Tax penalties are fees that must be paid due to misrepresenting information on a tax return, whether this was a deliberate misrepresentation or an honest mistake when completing the taxes, or due to making late tax payments. Tax penalties vary based on the tax infringement, and the laws in the respective jurisdiction; they are usually a percentage of either the tax due or the tax underpayment, plus interest. Keep in mind that these penalties must be paid in addition to any taxes owed. They do not replace the taxes one already owes, but are simply added on, and will continue to increase due to interest and further penalties if they are not paid promptly.
Some of the most common tax penalties occur due to understatement, or under reporting, of income. This may be from regular income, or income through an estate or large gift; all of these must be correctly reported on one's income taxes. Incorrectly reporting these amounts will generally lead to a tax penalty being assessed on the difference between the actual amount and what was reported. This behavior may also be referred to as tax fraud or tax evasion. Keep in mind that penalties are only one of the potential repercussions from this type of behavior; in the United States and in countries around the world, tax evasion or fraud can lead to imprisonment if the offense is serious enough.

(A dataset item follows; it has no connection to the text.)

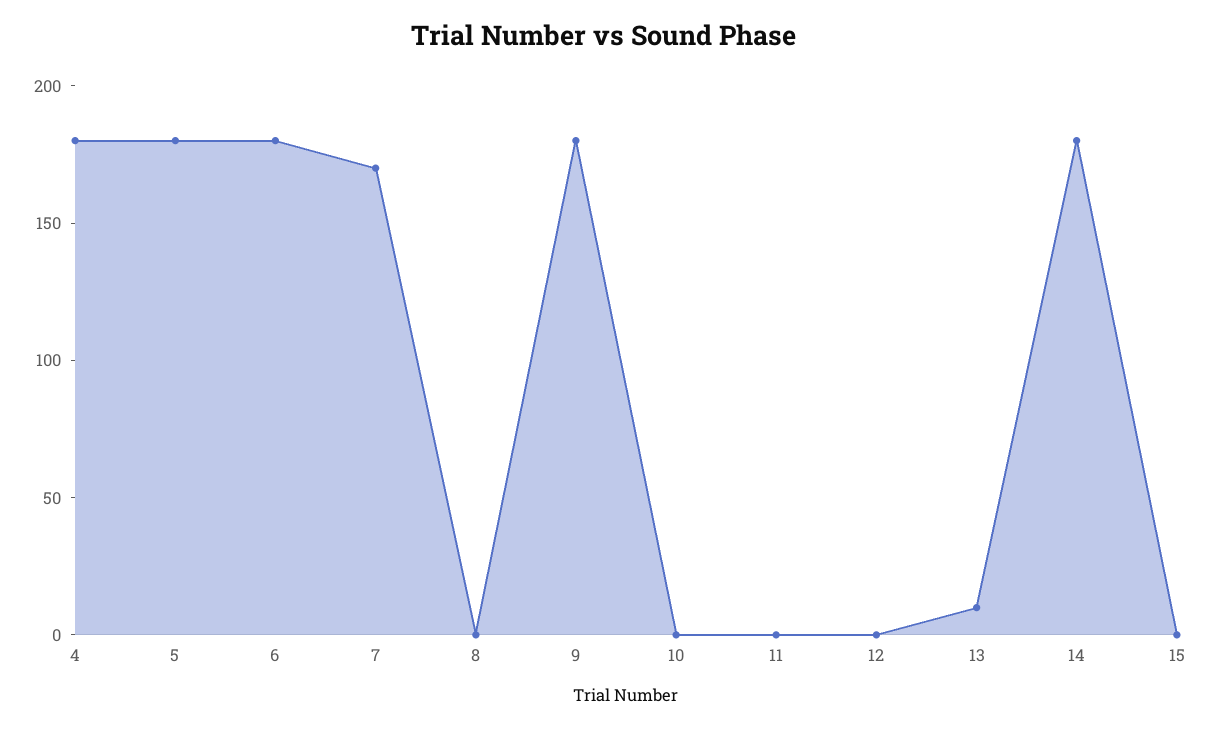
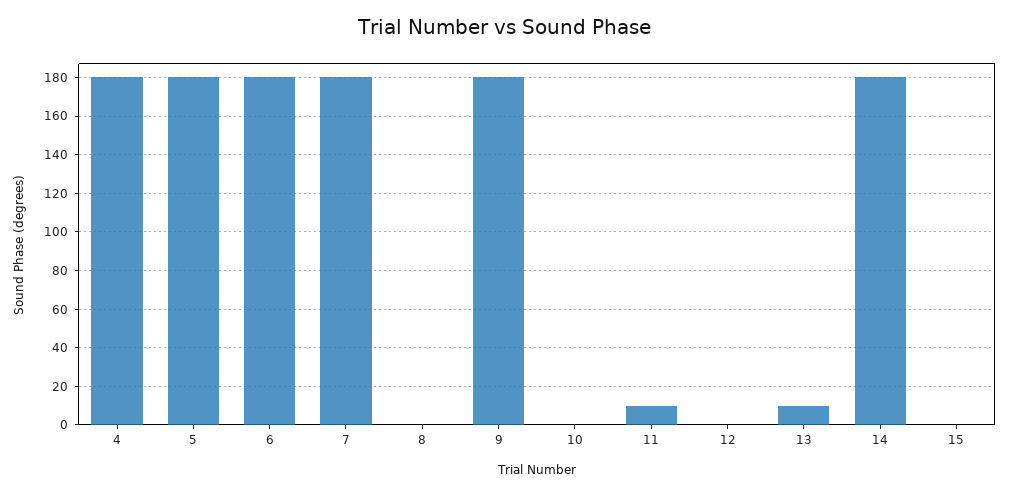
7: 170 -> 180
11: 0 -> 10

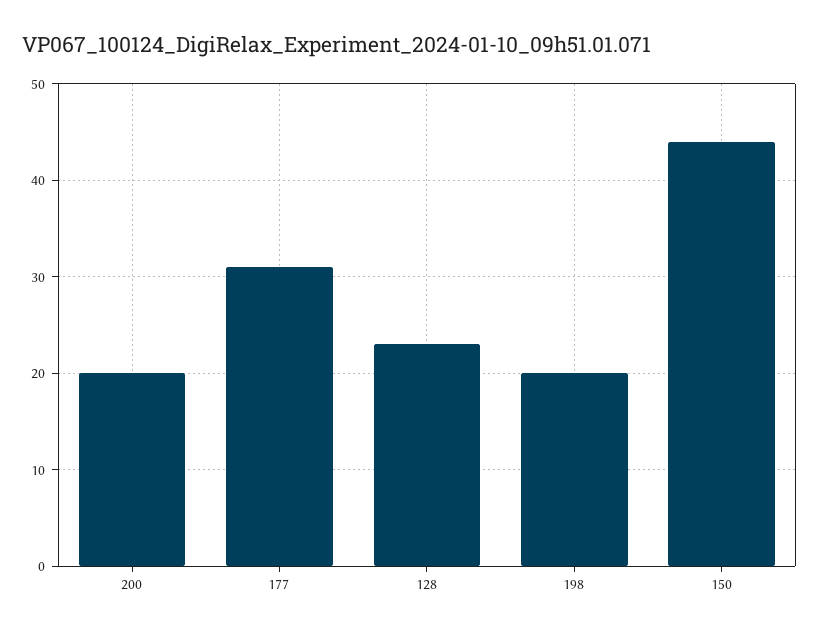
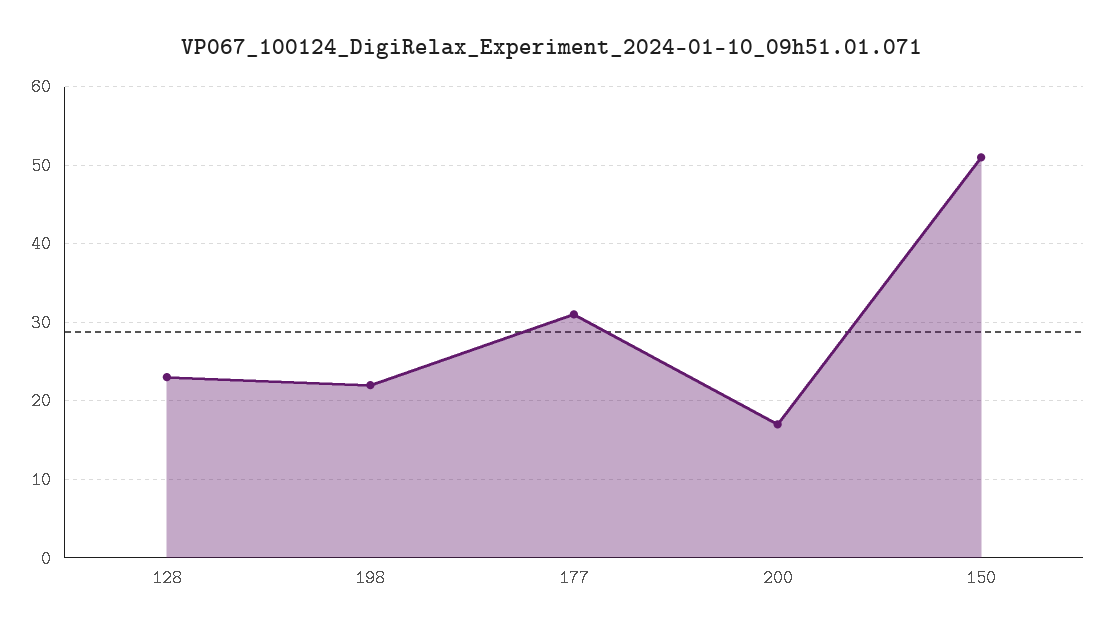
200: 20 -> 17
198: 20 -> 22
150: 44 -> 51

Other frequent tax penalties are assessed due to late payment of taxes. The penalty is generally a certain percentage of the tax that is due and is yet unpaid, though again, this percentage often increases if the taxes are late due to fraud. Penalties may also be charged if one makes late tax payments as part of an agreement with the tax collecting agency of the government, such as the IRS in the United States, to pay taxes off over a period of time. In addition, people who are self-employed are often required to withhold their own taxes and make estimated payments throughout the year; underestimating these payments, or not making them at all, may also lead to significant tax penalties at the end of the year.
These are some of the most common examples of tax penalties, though there are others, so it is important to always be honest and to bring any tax questions to an accountant or tax lawyer. It is often possible to appeal tax penalties if they have been assessed in error. In addition, it is important to create a payment plan with the tax agency if it is not possible to pay all of the tax owed up front, because this can help to reduce interest and penalties as well as prevent possible wage garnishment.